+++ Dataset records +++
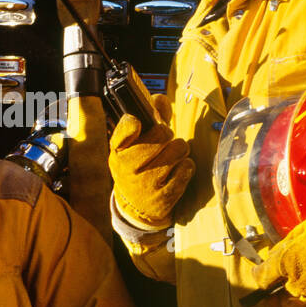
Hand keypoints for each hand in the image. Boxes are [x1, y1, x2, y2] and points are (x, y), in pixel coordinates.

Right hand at [108, 93, 193, 229]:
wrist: (135, 207)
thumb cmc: (137, 166)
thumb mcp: (134, 144)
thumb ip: (149, 118)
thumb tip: (160, 99)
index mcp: (117, 152)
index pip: (128, 126)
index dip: (136, 122)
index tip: (139, 123)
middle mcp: (128, 168)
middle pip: (163, 133)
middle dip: (167, 135)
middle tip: (163, 142)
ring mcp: (146, 184)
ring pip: (179, 149)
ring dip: (179, 150)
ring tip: (170, 157)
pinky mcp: (164, 197)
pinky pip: (187, 168)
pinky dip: (186, 167)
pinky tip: (175, 171)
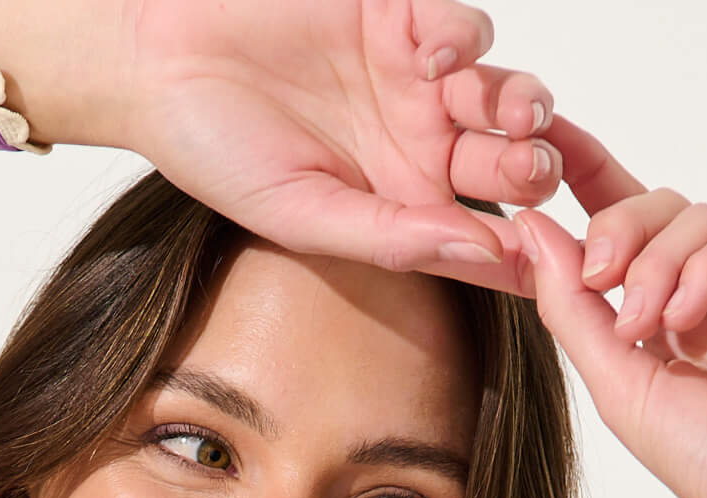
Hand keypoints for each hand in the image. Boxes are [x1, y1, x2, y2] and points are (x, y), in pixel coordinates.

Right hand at [0, 0, 557, 295]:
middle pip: (506, 163)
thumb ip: (394, 238)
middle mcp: (418, 145)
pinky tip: (433, 56)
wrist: (158, 63)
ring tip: (512, 115)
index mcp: (398, 205)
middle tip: (533, 172)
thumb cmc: (215, 150)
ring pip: (502, 94)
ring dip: (520, 104)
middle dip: (530, 169)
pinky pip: (461, 27)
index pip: (478, 235)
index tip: (548, 263)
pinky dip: (464, 41)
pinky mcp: (402, 14)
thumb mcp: (304, 216)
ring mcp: (415, 79)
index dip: (519, 249)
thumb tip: (485, 260)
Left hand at [514, 120, 706, 497]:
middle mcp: (695, 295)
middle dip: (620, 231)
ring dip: (661, 262)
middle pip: (652, 207)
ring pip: (695, 216)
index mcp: (647, 321)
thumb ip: (572, 311)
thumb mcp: (617, 385)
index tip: (545, 142)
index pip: (614, 231)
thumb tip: (529, 232)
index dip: (583, 177)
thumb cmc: (705, 463)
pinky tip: (690, 315)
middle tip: (605, 278)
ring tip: (654, 324)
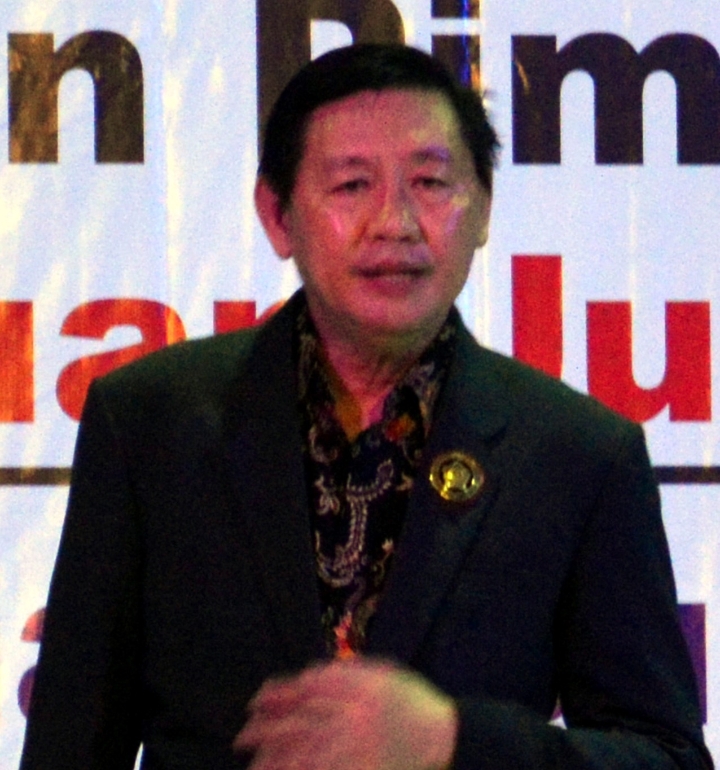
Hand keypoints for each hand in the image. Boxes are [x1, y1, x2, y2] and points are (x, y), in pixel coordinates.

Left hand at [234, 658, 457, 769]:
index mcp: (353, 686)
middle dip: (265, 730)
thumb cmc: (409, 702)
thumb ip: (345, 671)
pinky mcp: (358, 768)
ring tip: (254, 765)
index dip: (275, 696)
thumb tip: (306, 676)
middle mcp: (350, 714)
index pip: (303, 690)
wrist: (443, 736)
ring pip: (303, 753)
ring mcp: (353, 746)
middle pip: (298, 722)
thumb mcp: (379, 673)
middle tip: (242, 737)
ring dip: (274, 759)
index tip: (255, 702)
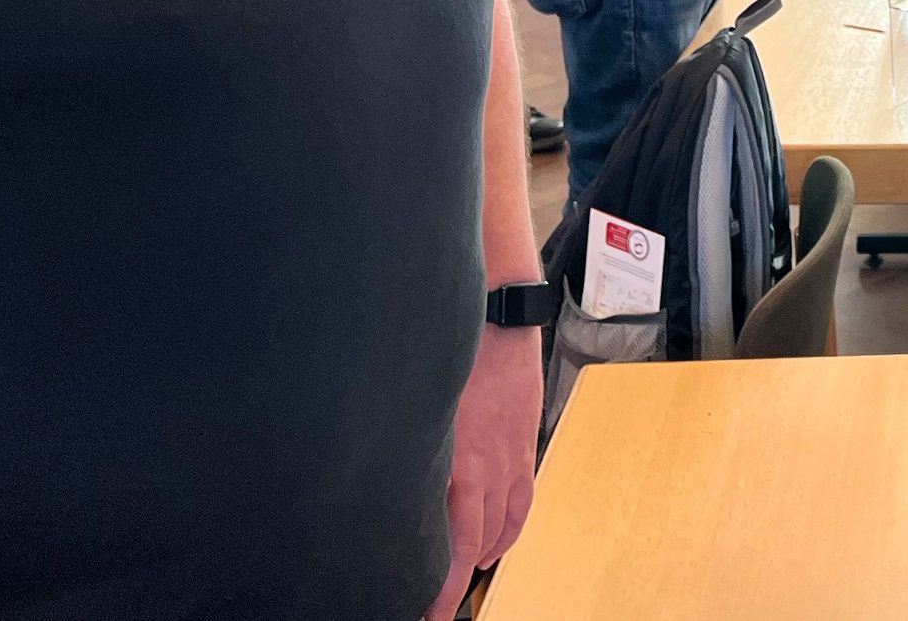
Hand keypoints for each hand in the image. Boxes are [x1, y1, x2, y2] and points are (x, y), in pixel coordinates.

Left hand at [422, 324, 543, 619]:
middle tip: (439, 606)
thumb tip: (382, 481)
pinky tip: (497, 539)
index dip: (441, 586)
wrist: (499, 316)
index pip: (455, 546)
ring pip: (504, 527)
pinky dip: (510, 528)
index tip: (428, 611)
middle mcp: (489, 467)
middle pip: (478, 544)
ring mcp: (512, 456)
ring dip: (485, 556)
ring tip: (465, 575)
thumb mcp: (416, 408)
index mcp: (458, 462)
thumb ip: (407, 449)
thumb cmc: (455, 351)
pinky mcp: (525, 442)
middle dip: (459, 582)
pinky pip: (522, 500)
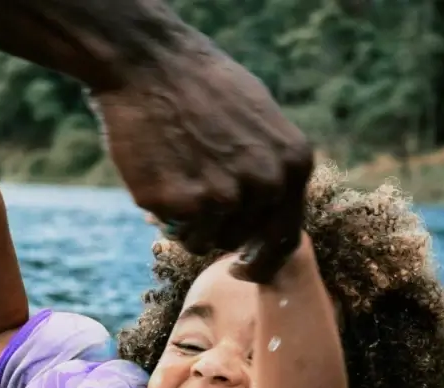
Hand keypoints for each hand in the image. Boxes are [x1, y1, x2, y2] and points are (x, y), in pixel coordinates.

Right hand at [90, 48, 314, 283]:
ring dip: (189, 223)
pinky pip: (176, 232)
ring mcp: (223, 197)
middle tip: (195, 198)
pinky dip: (165, 214)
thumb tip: (267, 219)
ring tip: (177, 176)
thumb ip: (272, 170)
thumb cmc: (203, 88)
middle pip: (241, 241)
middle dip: (218, 229)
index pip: (284, 238)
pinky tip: (160, 173)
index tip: (242, 268)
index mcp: (293, 164)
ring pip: (206, 241)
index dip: (261, 259)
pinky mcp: (180, 204)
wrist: (151, 65)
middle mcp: (265, 185)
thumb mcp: (261, 123)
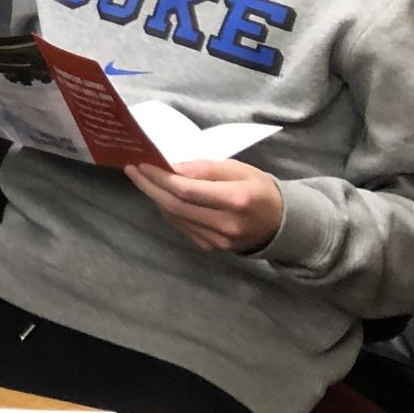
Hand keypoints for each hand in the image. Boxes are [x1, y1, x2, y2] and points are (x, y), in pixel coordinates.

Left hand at [125, 158, 284, 252]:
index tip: (143, 164)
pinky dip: (167, 210)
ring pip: (175, 218)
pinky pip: (182, 227)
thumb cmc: (258, 189)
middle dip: (149, 187)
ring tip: (142, 180)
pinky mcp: (212, 248)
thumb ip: (206, 168)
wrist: (280, 224)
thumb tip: (173, 168)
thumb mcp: (238, 169)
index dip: (161, 178)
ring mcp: (218, 241)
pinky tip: (160, 196)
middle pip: (176, 206)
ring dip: (155, 198)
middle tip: (132, 171)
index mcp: (237, 200)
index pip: (188, 191)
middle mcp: (226, 225)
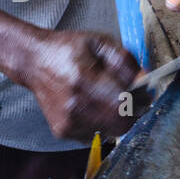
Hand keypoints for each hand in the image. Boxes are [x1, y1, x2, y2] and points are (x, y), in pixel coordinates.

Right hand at [24, 29, 144, 140]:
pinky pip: (96, 135)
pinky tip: (91, 106)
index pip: (125, 103)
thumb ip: (125, 61)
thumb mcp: (99, 43)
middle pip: (121, 125)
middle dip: (131, 113)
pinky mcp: (63, 131)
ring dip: (116, 118)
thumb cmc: (67, 49)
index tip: (143, 91)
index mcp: (84, 79)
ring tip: (105, 98)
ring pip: (111, 132)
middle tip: (128, 98)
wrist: (34, 61)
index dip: (140, 99)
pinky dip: (100, 123)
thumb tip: (145, 80)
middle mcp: (74, 105)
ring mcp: (67, 121)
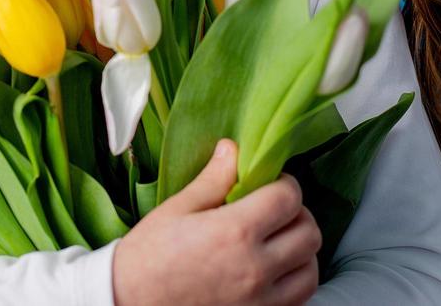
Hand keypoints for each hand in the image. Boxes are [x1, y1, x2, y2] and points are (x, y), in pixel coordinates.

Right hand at [111, 138, 321, 305]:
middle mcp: (255, 267)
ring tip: (278, 241)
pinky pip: (299, 298)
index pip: (288, 198)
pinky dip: (295, 280)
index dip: (285, 184)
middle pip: (308, 232)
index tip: (270, 183)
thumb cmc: (148, 256)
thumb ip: (213, 179)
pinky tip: (275, 269)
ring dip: (301, 250)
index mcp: (235, 232)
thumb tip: (234, 150)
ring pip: (310, 269)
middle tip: (275, 209)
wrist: (130, 302)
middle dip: (297, 213)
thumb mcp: (178, 209)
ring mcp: (260, 300)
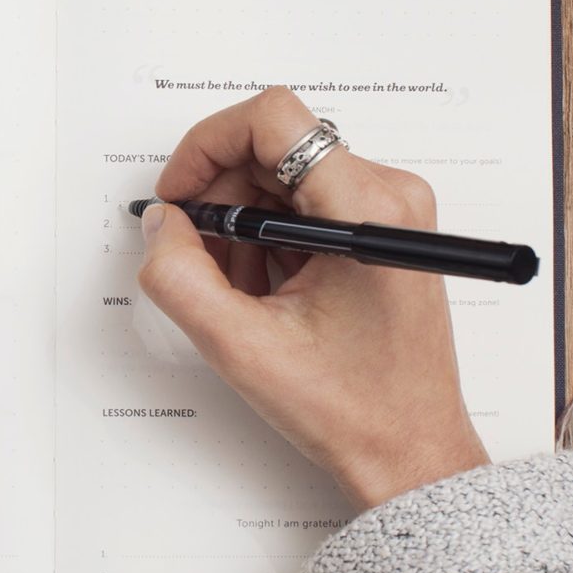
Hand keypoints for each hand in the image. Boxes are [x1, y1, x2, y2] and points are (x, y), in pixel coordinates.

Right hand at [141, 88, 487, 508]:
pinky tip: (267, 293)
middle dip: (222, 197)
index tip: (179, 194)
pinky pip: (307, 203)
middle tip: (198, 257)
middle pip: (274, 147)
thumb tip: (162, 223)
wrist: (410, 453)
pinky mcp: (384, 230)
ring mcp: (390, 211)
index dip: (208, 146)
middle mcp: (389, 195)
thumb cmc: (354, 410)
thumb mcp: (242, 347)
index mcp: (366, 209)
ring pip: (286, 177)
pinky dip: (271, 239)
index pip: (273, 119)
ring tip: (240, 291)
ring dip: (245, 224)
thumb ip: (181, 276)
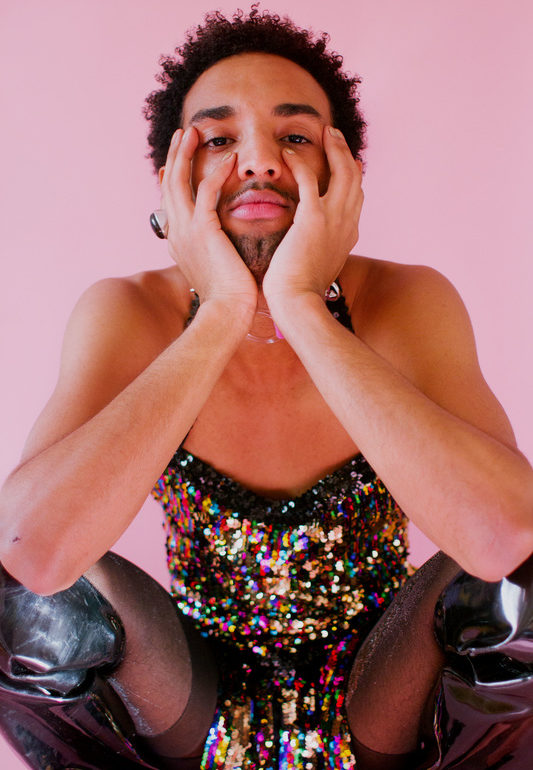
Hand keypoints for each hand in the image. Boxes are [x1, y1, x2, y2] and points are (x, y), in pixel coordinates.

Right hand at [160, 127, 257, 309]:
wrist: (227, 312)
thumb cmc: (228, 297)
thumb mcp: (215, 269)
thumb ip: (213, 251)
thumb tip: (221, 245)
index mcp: (178, 242)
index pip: (169, 202)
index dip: (170, 179)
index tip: (172, 162)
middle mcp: (177, 233)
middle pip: (169, 184)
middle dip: (175, 156)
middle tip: (183, 133)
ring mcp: (186, 230)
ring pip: (179, 181)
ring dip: (186, 153)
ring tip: (194, 132)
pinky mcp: (204, 229)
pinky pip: (207, 191)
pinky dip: (218, 172)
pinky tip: (231, 159)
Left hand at [262, 126, 362, 308]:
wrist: (298, 303)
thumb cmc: (300, 293)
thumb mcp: (319, 269)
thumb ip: (320, 252)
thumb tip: (312, 250)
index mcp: (348, 236)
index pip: (356, 199)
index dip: (353, 176)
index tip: (347, 161)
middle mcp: (347, 224)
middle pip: (355, 179)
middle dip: (346, 153)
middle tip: (334, 136)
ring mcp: (334, 220)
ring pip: (343, 172)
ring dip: (334, 148)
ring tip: (324, 133)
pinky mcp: (313, 218)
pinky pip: (310, 180)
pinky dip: (300, 164)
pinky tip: (288, 154)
+++
#### What the task asks:
Looking at the entries above, copy out every line in which "wrist" occurs.

#### Result of this task:
wrist: (135, 207)
wrist: (158, 63)
wrist: (443, 736)
wrist: (499, 316)
wrist: (151, 65)
wrist: (280, 224)
wrist: (34, 61)
wrist: (130, 302)
wrist: (410, 453)
wrist: (227, 312)
wrist: (298, 303)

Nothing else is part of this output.